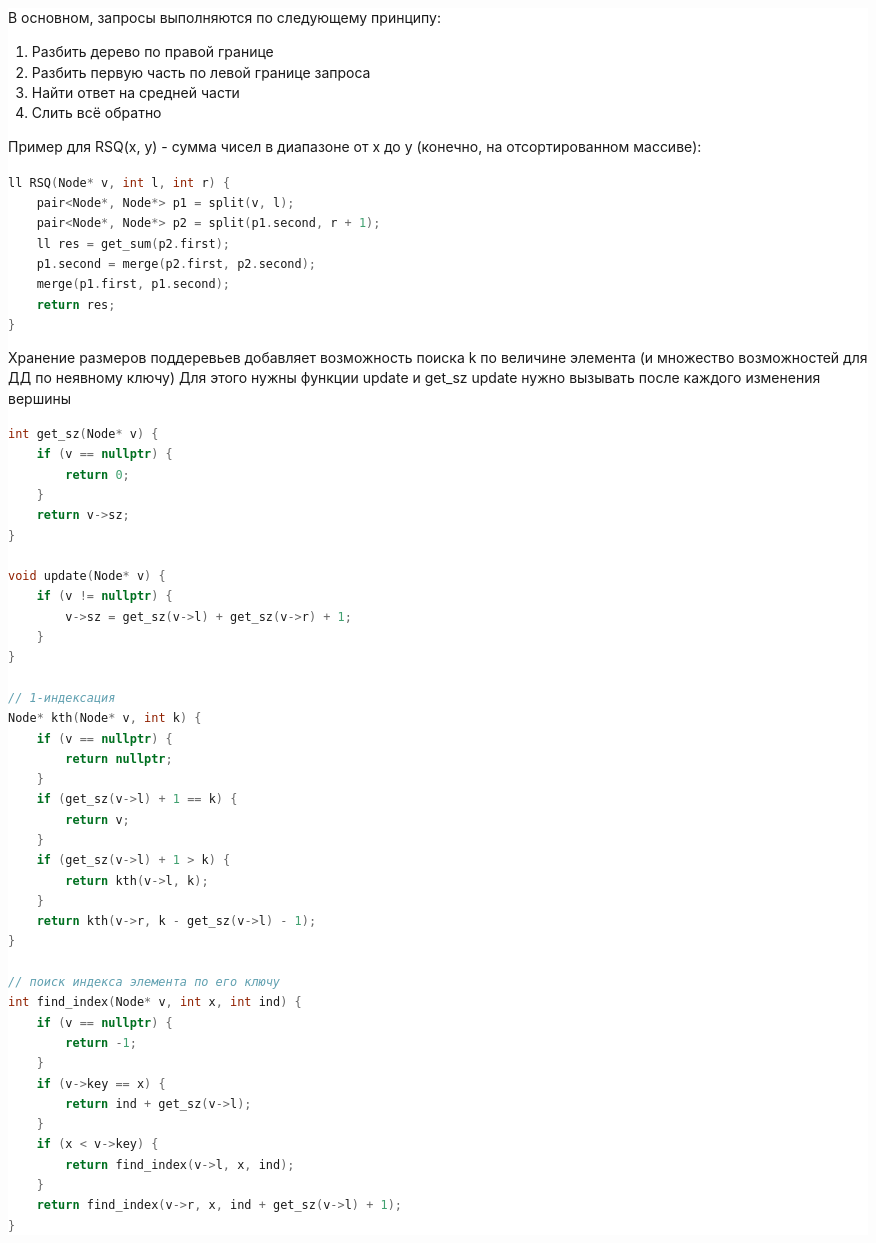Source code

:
 ```cpp
```

В основном, запросы выполняются по следующему принципу:
1. Разбить дерево по правой границе
2. Разбить первую часть по левой границе запроса
3. Найти ответ на средней части
4. Слить всё обратно

Пример для RSQ(x, y) - сумма чисел в диапазоне от x до y (конечно, на отсортированном массиве):
```cpp
ll RSQ(Node* v, int l, int r) {
    pair<Node*, Node*> p1 = split(v, l);
    pair<Node*, Node*> p2 = split(p1.second, r + 1);
    ll res = get_sum(p2.first);
    p1.second = merge(p2.first, p2.second);
    merge(p1.first, p1.second);
    return res;
}
```

Хранение размеров поддеревьев добавляет возможность поиска k по величине элемента (и множество возможностей для ДД по неявному ключу)
Для этого нужны функции update и get_sz
update нужно вызывать после каждого изменения вершины
```cpp
int get_sz(Node* v) {
    if (v == nullptr) {
        return 0;
    }
    return v->sz;
}

void update(Node* v) {
    if (v != nullptr) {
        v->sz = get_sz(v->l) + get_sz(v->r) + 1;
    }
}

// 1-индексация
Node* kth(Node* v, int k) {
    if (v == nullptr) {
        return nullptr;
    }
    if (get_sz(v->l) + 1 == k) {
        return v;
    }
    if (get_sz(v->l) + 1 > k) {
        return kth(v->l, k);
    }
    return kth(v->r, k - get_sz(v->l) - 1);
}

// поиск индекса элемента по его ключу
int find_index(Node* v, int x, int ind) {
    if (v == nullptr) {
        return -1;
    }
    if (v->key == x) {
        return ind + get_sz(v->l);
    }
    if (x < v->key) {
        return find_index(v->l, x, ind);
    }
    return find_index(v->r, x, ind + get_sz(v->l) + 1);
}
```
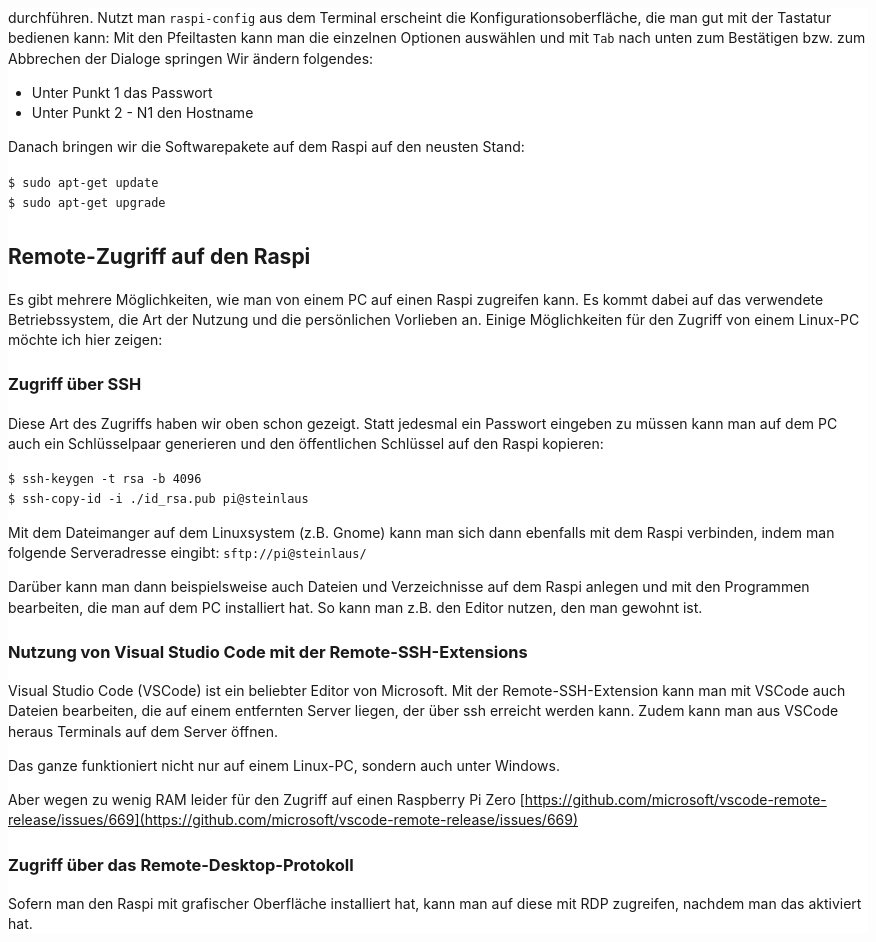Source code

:durchführen. Nutzt man `raspi-config` aus dem Terminal erscheint die Konfigurationsoberfläche, die man gut mit der Tastatur bedienen kann: Mit den Pfeiltasten kann man die einzelnen Optionen auswählen und mit `Tab` nach unten zum Bestätigen bzw. zum Abbrechen der Dialoge springen   Wir ändern folgendes:

* Unter Punkt 1 das Passwort
* Unter Punkt 2 - N1 den Hostname

Danach bringen wir die Softwarepakete auf dem Raspi auf den neusten Stand:
```
$ sudo apt-get update
$ sudo apt-get upgrade
```

##  Remote-Zugriff auf den Raspi

Es gibt mehrere Möglichkeiten, wie man von einem PC auf einen Raspi zugreifen kann. Es kommt dabei auf das verwendete Betriebssystem, die Art der Nutzung und die persönlichen Vorlieben an. Einige Möglichkeiten für den Zugriff von einem Linux-PC möchte ich hier zeigen:

### Zugriff über SSH

Diese Art des Zugriffs haben wir oben schon gezeigt. Statt jedesmal ein Passwort eingeben zu müssen kann man auf dem PC auch ein Schlüsselpaar generieren und den öffentlichen Schlüssel auf den Raspi kopieren:

```
$ ssh-keygen -t rsa -b 4096
$ ssh-copy-id -i ./id_rsa.pub pi@steinlaus
```

Mit dem Dateimanger auf dem Linuxsystem (z.B. Gnome) kann man sich dann ebenfalls mit dem Raspi verbinden, indem man folgende Serveradresse eingibt: `sftp://pi@steinlaus/`

Darüber kann man dann beispielsweise auch Dateien und Verzeichnisse auf dem Raspi anlegen und mit den Programmen bearbeiten, die man auf dem PC installiert hat. So kann man z.B. den Editor nutzen, den man gewohnt ist.

### Nutzung von Visual Studio Code mit der Remote-SSH-Extensions

Visual Studio Code (VSCode) ist ein beliebter Editor von Microsoft. Mit der Remote-SSH-Extension kann man mit VSCode auch Dateien bearbeiten, die auf einem entfernten Server liegen, der über ssh erreicht werden kann. Zudem kann man aus VSCode heraus Terminals auf dem Server öffnen. 

Das ganze funktioniert nicht nur auf einem Linux-PC, sondern auch unter Windows.

Aber wegen zu wenig RAM leider für den Zugriff auf einen Raspberry Pi Zero [https://github.com/microsoft/vscode-remote-release/issues/669](https://github.com/microsoft/vscode-remote-release/issues/669)

### Zugriff über das Remote-Desktop-Protokoll

Sofern man den Raspi mit grafischer Oberfläche installiert hat, kann man auf diese mit RDP zugreifen, nachdem man das aktiviert hat.
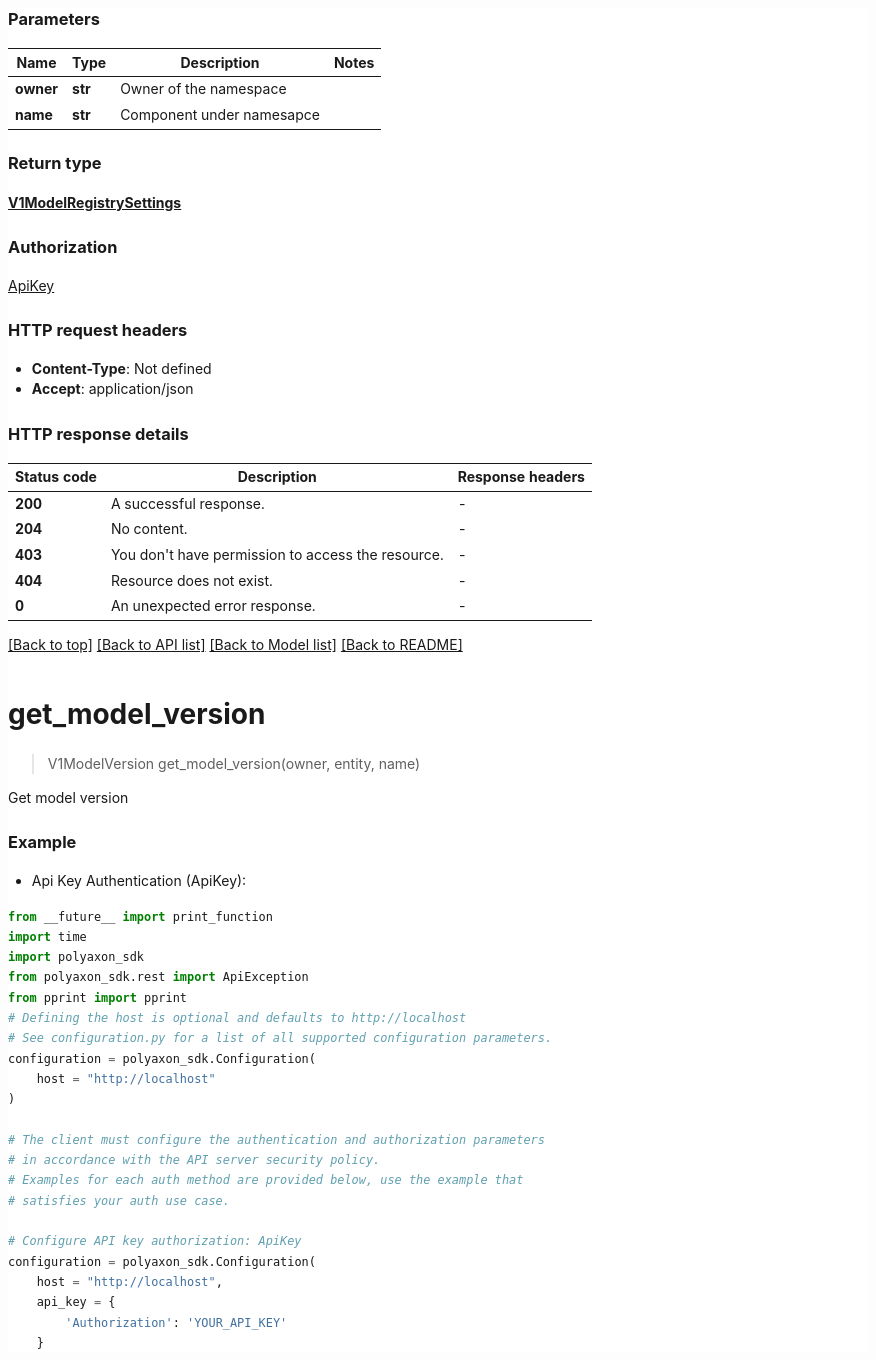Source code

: 
### Parameters

Name | Type | Description  | Notes
------------- | ------------- | ------------- | -------------
 **owner** | **str**| Owner of the namespace | 
 **name** | **str**| Component under namesapce | 

### Return type

[**V1ModelRegistrySettings**](V1ModelRegistrySettings.md)

### Authorization

[ApiKey](../README.md#ApiKey)

### HTTP request headers

 - **Content-Type**: Not defined
 - **Accept**: application/json

### HTTP response details
| Status code | Description | Response headers |
|-------------|-------------|------------------|
**200** | A successful response. |  -  |
**204** | No content. |  -  |
**403** | You don&#39;t have permission to access the resource. |  -  |
**404** | Resource does not exist. |  -  |
**0** | An unexpected error response. |  -  |

[[Back to top]](#) [[Back to API list]](../README.md#documentation-for-api-endpoints) [[Back to Model list]](../README.md#documentation-for-models) [[Back to README]](../README.md)

# **get_model_version**
> V1ModelVersion get_model_version(owner, entity, name)

Get model version

### Example

* Api Key Authentication (ApiKey):
```python
from __future__ import print_function
import time
import polyaxon_sdk
from polyaxon_sdk.rest import ApiException
from pprint import pprint
# Defining the host is optional and defaults to http://localhost
# See configuration.py for a list of all supported configuration parameters.
configuration = polyaxon_sdk.Configuration(
    host = "http://localhost"
)

# The client must configure the authentication and authorization parameters
# in accordance with the API server security policy.
# Examples for each auth method are provided below, use the example that
# satisfies your auth use case.

# Configure API key authorization: ApiKey
configuration = polyaxon_sdk.Configuration(
    host = "http://localhost",
    api_key = {
        'Authorization': 'YOUR_API_KEY'
    }
```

━━━━━━

What is being asked
Write out, please, only the lines from the one with "# **get_model_version**" through the last line above, both included and unchanged.

Reply
# **get_model_version**
> V1ModelVersion get_model_version(owner, entity, name)

Get model version

### Example

* Api Key Authentication (ApiKey):
```python
from __future__ import print_function
import time
import polyaxon_sdk
from polyaxon_sdk.rest import ApiException
from pprint import pprint
# Defining the host is optional and defaults to http://localhost
# See configuration.py for a list of all supported configuration parameters.
configuration = polyaxon_sdk.Configuration(
    host = "http://localhost"
)

# The client must configure the authentication and authorization parameters
# in accordance with the API server security policy.
# Examples for each auth method are provided below, use the example that
# satisfies your auth use case.

# Configure API key authorization: ApiKey
configuration = polyaxon_sdk.Configuration(
    host = "http://localhost",
    api_key = {
        'Authorization': 'YOUR_API_KEY'
    }
```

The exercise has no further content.